EXCERPT:
- Merge models in minutes instead of hours on low VRAM. For a 3060/3060 Ti user: This script enables functionality that is otherwise impossible (merging 70B models or large 7B merges with `--cuda`) without OOM. [More details here](https://huggingface.co/spaces/Naphula/model_tools/blob/main/mergekit_low-VRAM-graph_patch.md)
- Update: v18 is much faster than v4 and replaces the trial-and-error loop with an adaptive math-based calculator (using GrimJim's measure.py logic)

# config.py
- Simply replace line 13 | BEFORE `ScalarOrGradient: TypeAlias = Union[float, List[float]]` → AFTER `ScalarOrGradient: TypeAlias = Union[float, List[float], str, bool]` | to allow for custom filepath strings within parameter settings.

# [metadata_audit.py](https://huggingface.co/spaces/Naphula/model_tools/blob/main/metadata_audit.py)
- Checks multiple models within subdirectories for vocab or rope mismatch (useful for large merges). Calibrated for Mistral Nemo 12B by default.

# [fp32_to_bf16.py](https://huggingface.co/spaces/Naphula/model_tools/blob/main/fp32_to_bf16.py)
- Converts FP32 to BF16 safetensors

# [fp32_to_fp16.py](https://huggingface.co/spaces/Naphula/model_tools/blob/main/fp32_to_fp16.py)
- Converts FP32 to FP16 safetensors

# [pytorch_to_safetensors.py](https://huggingface.co/spaces/Naphula/model_tools/blob/main/pytorch_to_safetensors.py)
- Converts pytorch bin to safetensors format

# [textonly_ripper_v2.py](https://huggingface.co/spaces/Naphula/model_tools/blob/main/textonly_ripper_v2.py)
- Converts a sharded, multimodal (text and vision) model into a text-only version. Readme at [textonly_ripper.md](https://huggingface.co/spaces/Naphula/model_tools/blob/main/textonly_ripper.md)

# [vocab_resizer.py](https://huggingface.co/spaces/Naphula/model_tools/blob/main/vocab_resizer.py)
- Converts models with larger vocab_sizes to a standard size (default 131072 Mistral 24B) for use with mergekit. Note that `tokenizer.model` must be manually copied into the `/fixed/` folder.

PROVIDED DATA:
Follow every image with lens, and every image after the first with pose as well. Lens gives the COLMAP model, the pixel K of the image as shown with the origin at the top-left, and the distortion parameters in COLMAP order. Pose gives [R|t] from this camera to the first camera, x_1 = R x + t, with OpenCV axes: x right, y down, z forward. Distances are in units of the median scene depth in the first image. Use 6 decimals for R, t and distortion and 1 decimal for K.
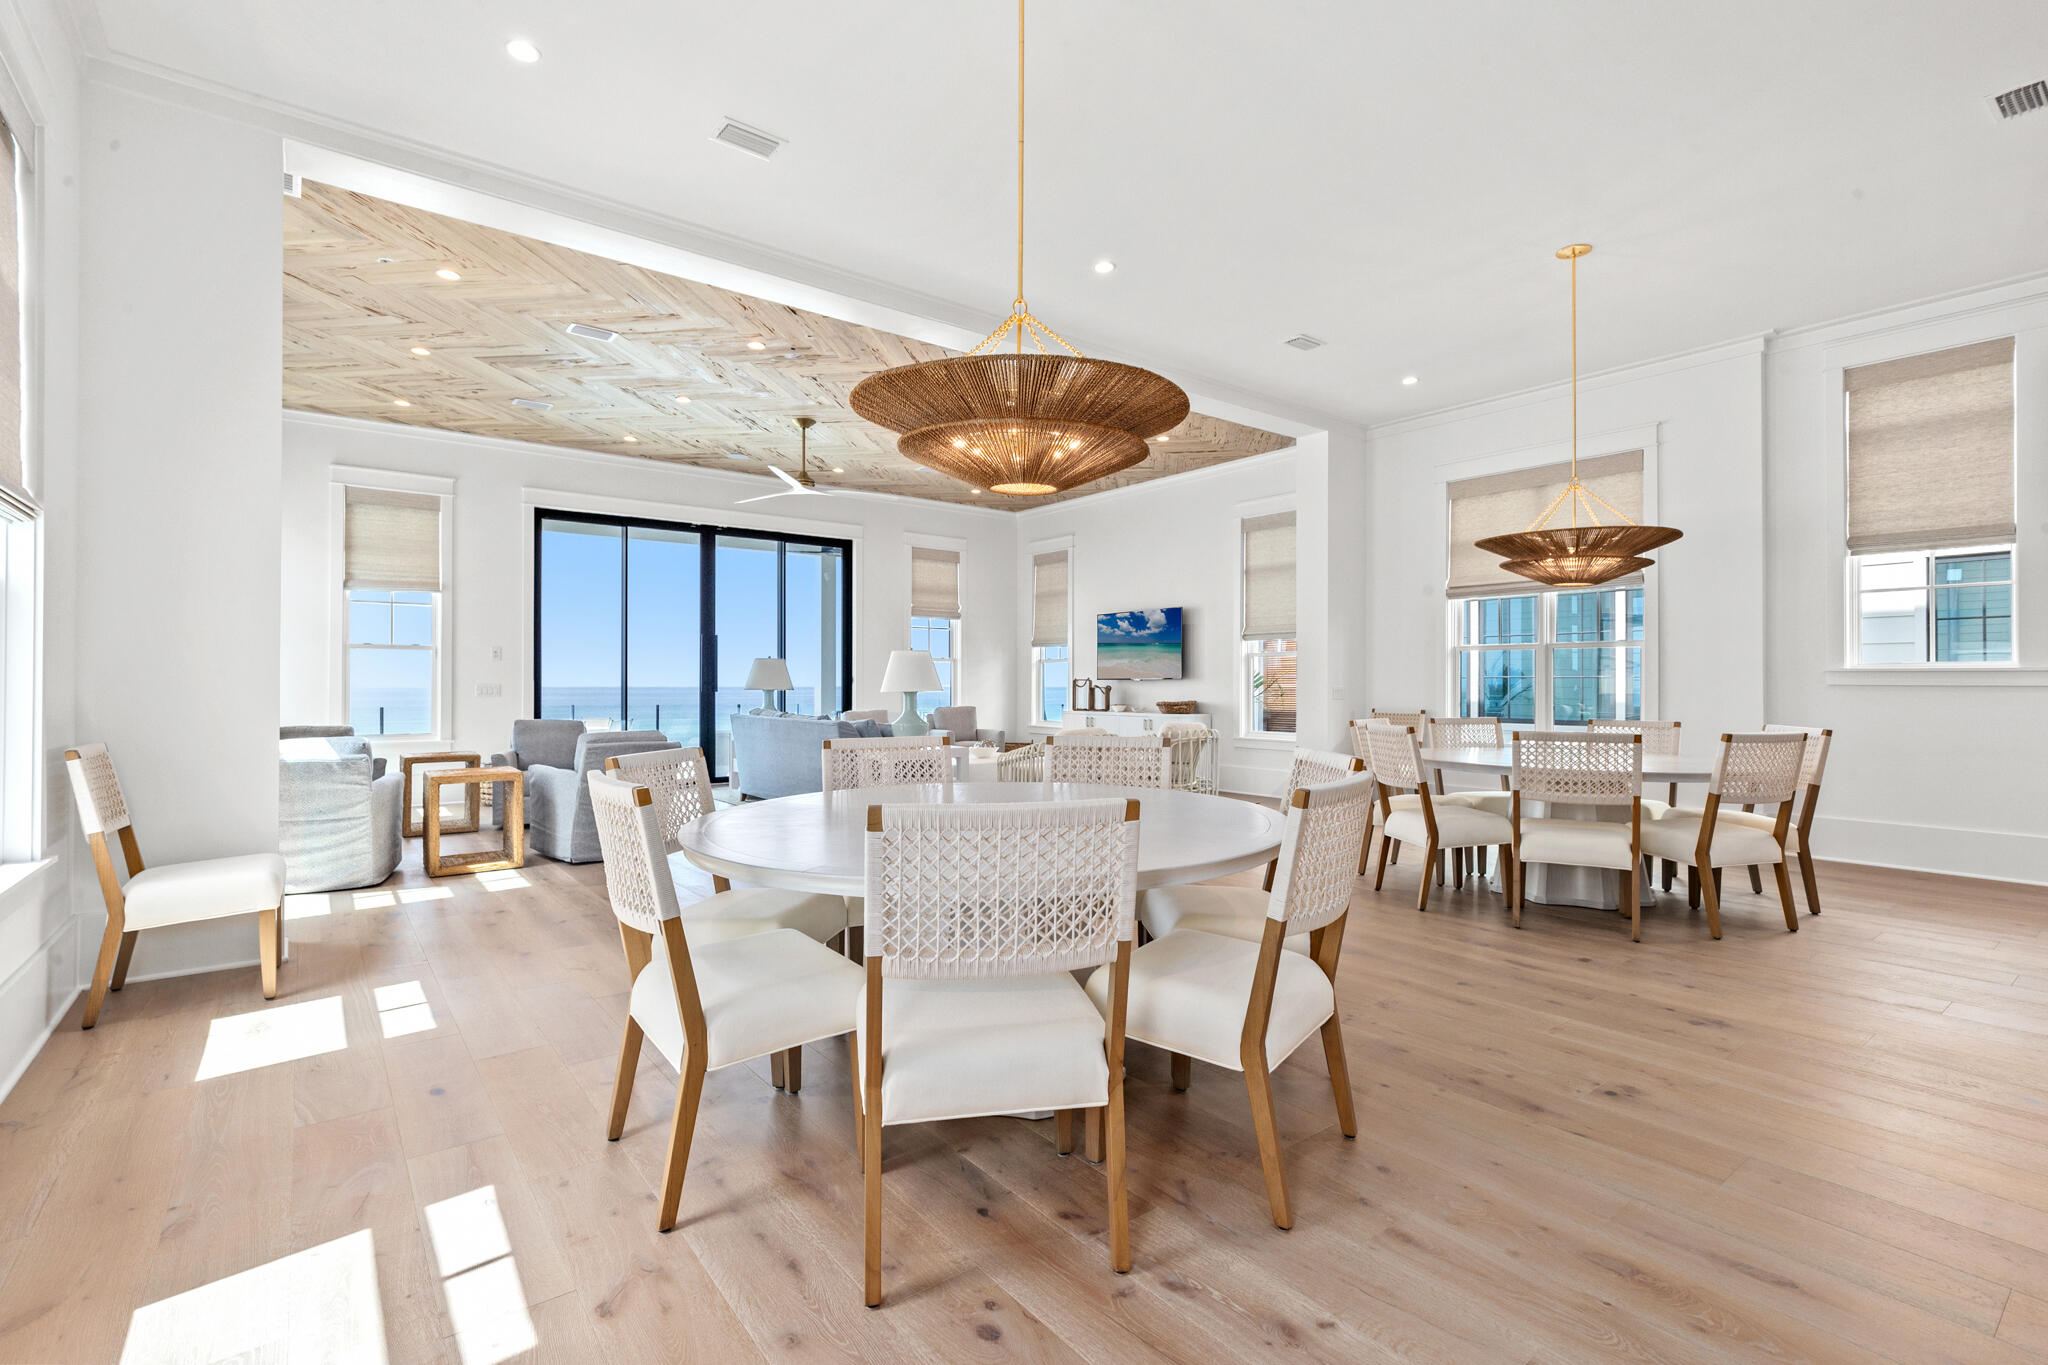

WHAT YOU NEED TO DO:
a - In the model tools list, why does the config.py edit to line 13 add str and bool to ScalarOrGradient?
b - Write the next part of the model tools list, picking up after its last entry.

TASK RESPONSES:
a - The change lets parameter settings hold custom filepath strings.

b -
# [lm_head_remover.py](https://huggingface.co/spaces/Naphula/model_tools/blob/main/lm_head_remover.py)
- This script will load a "fat" 18.9GB model (default Gemma 9B), force it to tie the weights (deduplicating the lm_head), and re-save it. This will drop the file size to ~17.2GB and make it compatible with the others.

# [model_index_json_generator.py](https://huggingface.co/spaces/Naphula/model_tools/blob/main/model_index_json_generator.py)
- Generates a missing `model.safetensors.index.json` file. Useful for cases where safetensors may have been sharded at the wrong size.

# [folder_content_combiner_anyfiles.py](https://huggingface.co/spaces/Naphula/model_tools/blob/main/folder_content_combiner_anyfiles.py)
- Combines all files in the script's current directory into a single output file, sorted alphabetically.

# [GGUF Repo Suite](https://huggingface.co/spaces/Naphula/gguf-repo-suite)
- Create and quantize Hugging Face models

# [Markdown Viewer](https://huggingface.co/spaces/Naphula/Portable_Offline_Markdown_Viewer)
- Portable Offline Markdown Viewer

# [Markdown to SMF](https://huggingface.co/spaces/Naphula/model_tools/blob/main/md_to_smf.py)
- Converts a Markdown string to an SMF-compatible BBCode string. Not perfect—sometimes misses double bold tags.

# [Quant Clone](https://github.com/electroglyph/quant_clone)
- A tool which allows you to recreate UD quants such as Q8_K_XL. Examples: [Mistral 24B](https://huggingface.co/spaces/Naphula/model_tools/raw/main/Mistral-Small-3.2-24B-Instruct-2506-UD-Q8_K_XL_UD.txt), [Mistral 7B](https://huggingface.co/spaces/Naphula/model_tools/raw/main/Warlock-7B-v2-Q8_K_XL.txt)

# [Text Analysis Suite v1.5](https://huggingface.co/spaces/Naphula/TAS_1.5)
- Analyze text files with advanced metrics

---

# Not Functional

# [Failed Experiment gguf_to_safetensors_v2.py](https://huggingface.co/spaces/Naphula/model_tools/blob/main/gguf_to_safetensors_v2.py)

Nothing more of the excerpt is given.